Top of Supplied records
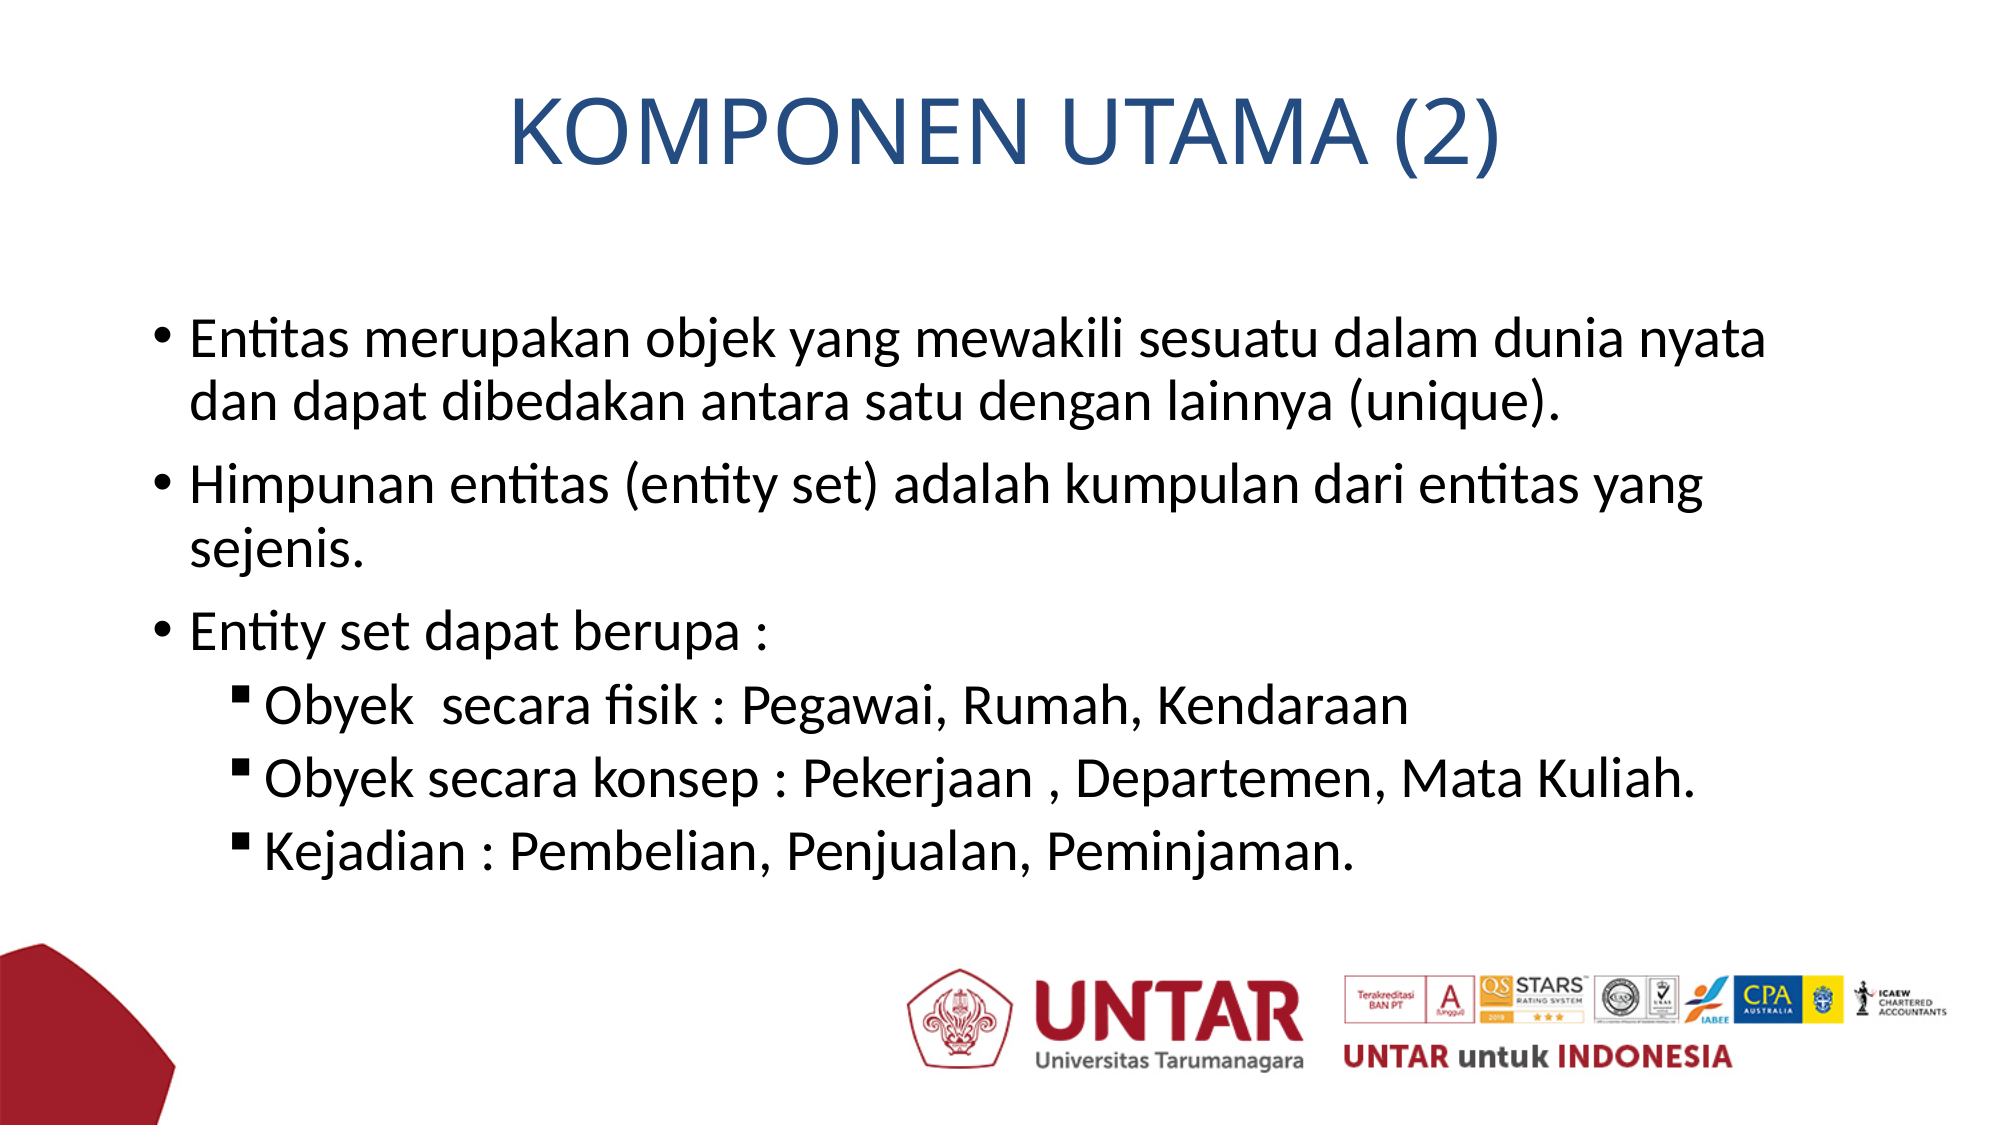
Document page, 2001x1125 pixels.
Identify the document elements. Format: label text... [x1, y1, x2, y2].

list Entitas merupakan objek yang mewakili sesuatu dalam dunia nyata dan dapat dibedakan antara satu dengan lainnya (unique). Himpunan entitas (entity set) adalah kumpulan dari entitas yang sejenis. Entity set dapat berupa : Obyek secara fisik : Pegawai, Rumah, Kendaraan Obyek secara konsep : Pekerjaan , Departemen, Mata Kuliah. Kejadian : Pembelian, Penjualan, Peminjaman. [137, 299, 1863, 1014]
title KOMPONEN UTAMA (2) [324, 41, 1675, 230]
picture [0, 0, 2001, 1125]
Bottom of Supplied records
Top of Supplied records
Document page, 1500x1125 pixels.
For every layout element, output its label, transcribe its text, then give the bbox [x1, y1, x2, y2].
Bottom of Supplied records
What to do ::
Find every line in the data above that holds the string "pixels". Give the number of such lines and nothing else.

Answer to the exercise ::
2